Id. As set forth above, this is essentially the same story the Court finds here: MSI chose to initiate a systematic and continuous business relationship with a North Dakota resident. The communications and contacts at issue created, furthered, and executed that relationship. Compare Ferer, 558 F.2d at 452-53 (describing routine business communications). The Court thus concludes that the quality of these contacts militates in favor of jurisdiction. Guiness Import Co., 153 F.3d at 614.
b. Quantity of contacts
The Court has above held that in the precise context of this case, the various phone and electronic communications between BSE in North Dakota and MSI in Canada “count” for jurisdictional purposes. In light of this holding, it becomes relevant that there were apparently hundreds of such communications. Thus, this factor as well favors finding jurisdiction. Guiness Import Co., 153 F.3d at 614.
c. Relation of claim to North Dakota
The claims here all revolve around the failed commercial relationship between the parties. Specifically, the issue is whether five different contracts were breached, three through repudiation and two through problems with performance. As the Court emphasized above, these contracts were all products of the commercial relationship between the parties, a relationship which was centered on and routed through North Dakota. Thus, the claim is squarely related to North Dakota, and this factor favors a finding of jurisdiction. Guiness Import Co., 153 F.3d at 614.

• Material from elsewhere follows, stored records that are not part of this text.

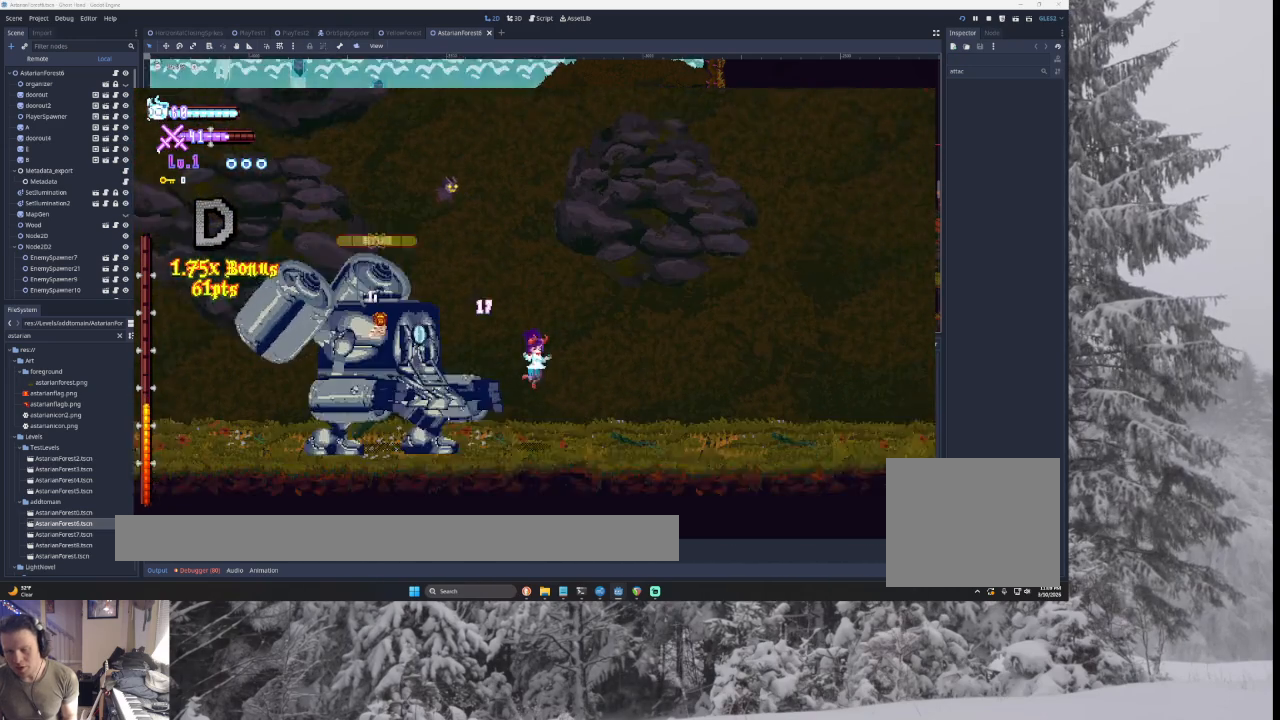
{"buttons": [], "left_stick": "right", "right_stick": "center", "events": [[200, "TRIANGLE", "down"], [233, "left_stick", "left"], [267, "SQUARE", "down"], [367, "left_stick", "right"], [433, "SQUARE", "up"], [433, "TRIANGLE", "up"]]}
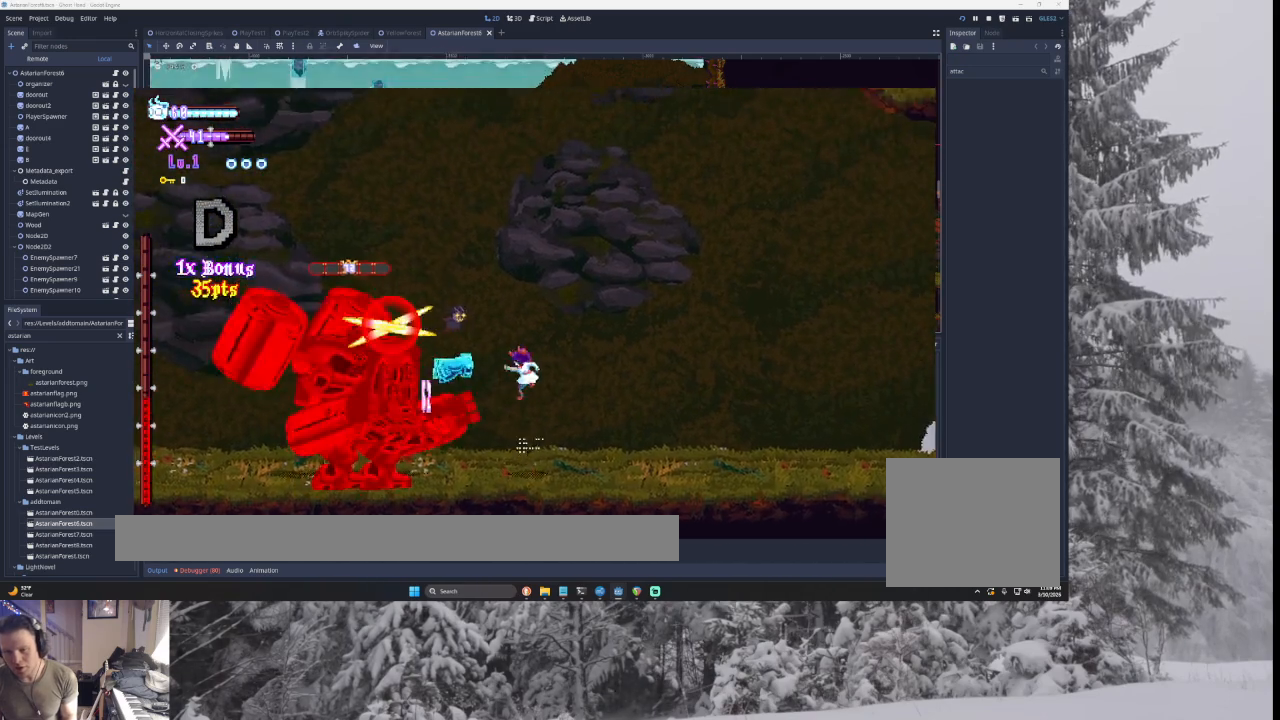
{"buttons": ["TRIANGLE"], "left_stick": "right", "right_stick": "center", "events": [[400, "TRIANGLE", "down"]]}
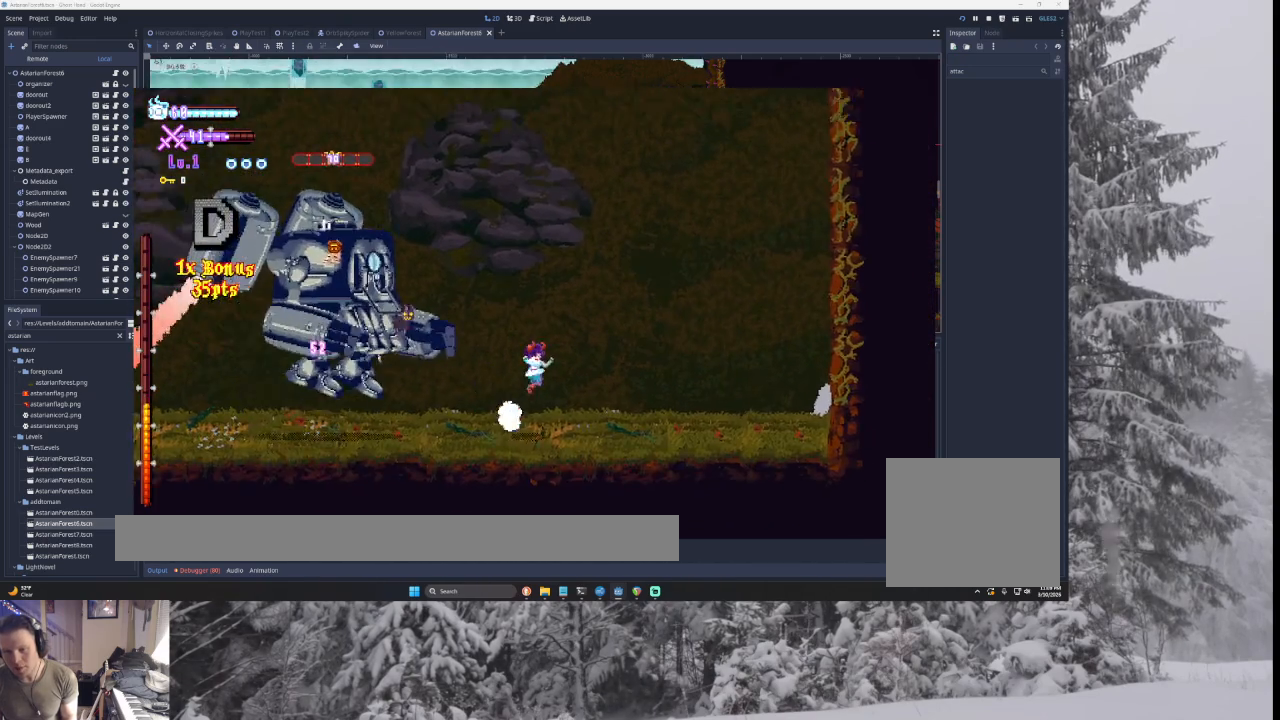
{"buttons": [], "left_stick": "center", "right_stick": "center", "events": [[167, "TRIANGLE", "up"], [233, "TRIANGLE", "down"], [367, "left_stick", "left"], [467, "TRIANGLE", "up"], [467, "left_stick", "center"]]}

d. Interest of North Dakota
The last two factors, the interest of the forum and convenience of the parties, are less important than the first three. See Land-O-Nod Co. v. Bassett Furniture Indus., Inc., 708 F.2d 1338, 1340 (8th Cir. 1983). North Dakota clearly has an interest in ensuring its citizens a forum in which to litigate, especially when the state has become the nexus of a business relationship. Thus, this factor favors a finding of jurisdiction.e. Convenience of parties and witnesses
Finally, the convenience of witnesses and parties, though disputed, does not disfavor North Dakota. MSI, consistent with its focus on the Roseville project, insists that the majority of witnesses and evidence is located in California; indeed, it argues that a great amount of fact and expert witnesses will testify concerning Roseville. BSE of course deemphasizes the asserted primacy of the Roseville project and so urges that the key witnesses are its employees, who are in Fargo, and others in the Midwest; it also points out that air travel from Ontario to Fargo is quicker than to California. The Court’s view is that the case involves a commercial relationship, and the California issues are only some among many to be litigated. Though there may be some advantage to California, there are disadvantages as well, in that the BSE employees are here and individuals from the other projects are in neither place. Thus, the Court concludes that this factor does not change its general view that jurisdiction is appropriate here. Guiness Import Co., 153 F.3d at 614.
For the above reasons, the motion to dismiss is DENIED.
IT IS SO ORDERED.
Dated this ____ day of February, 2002.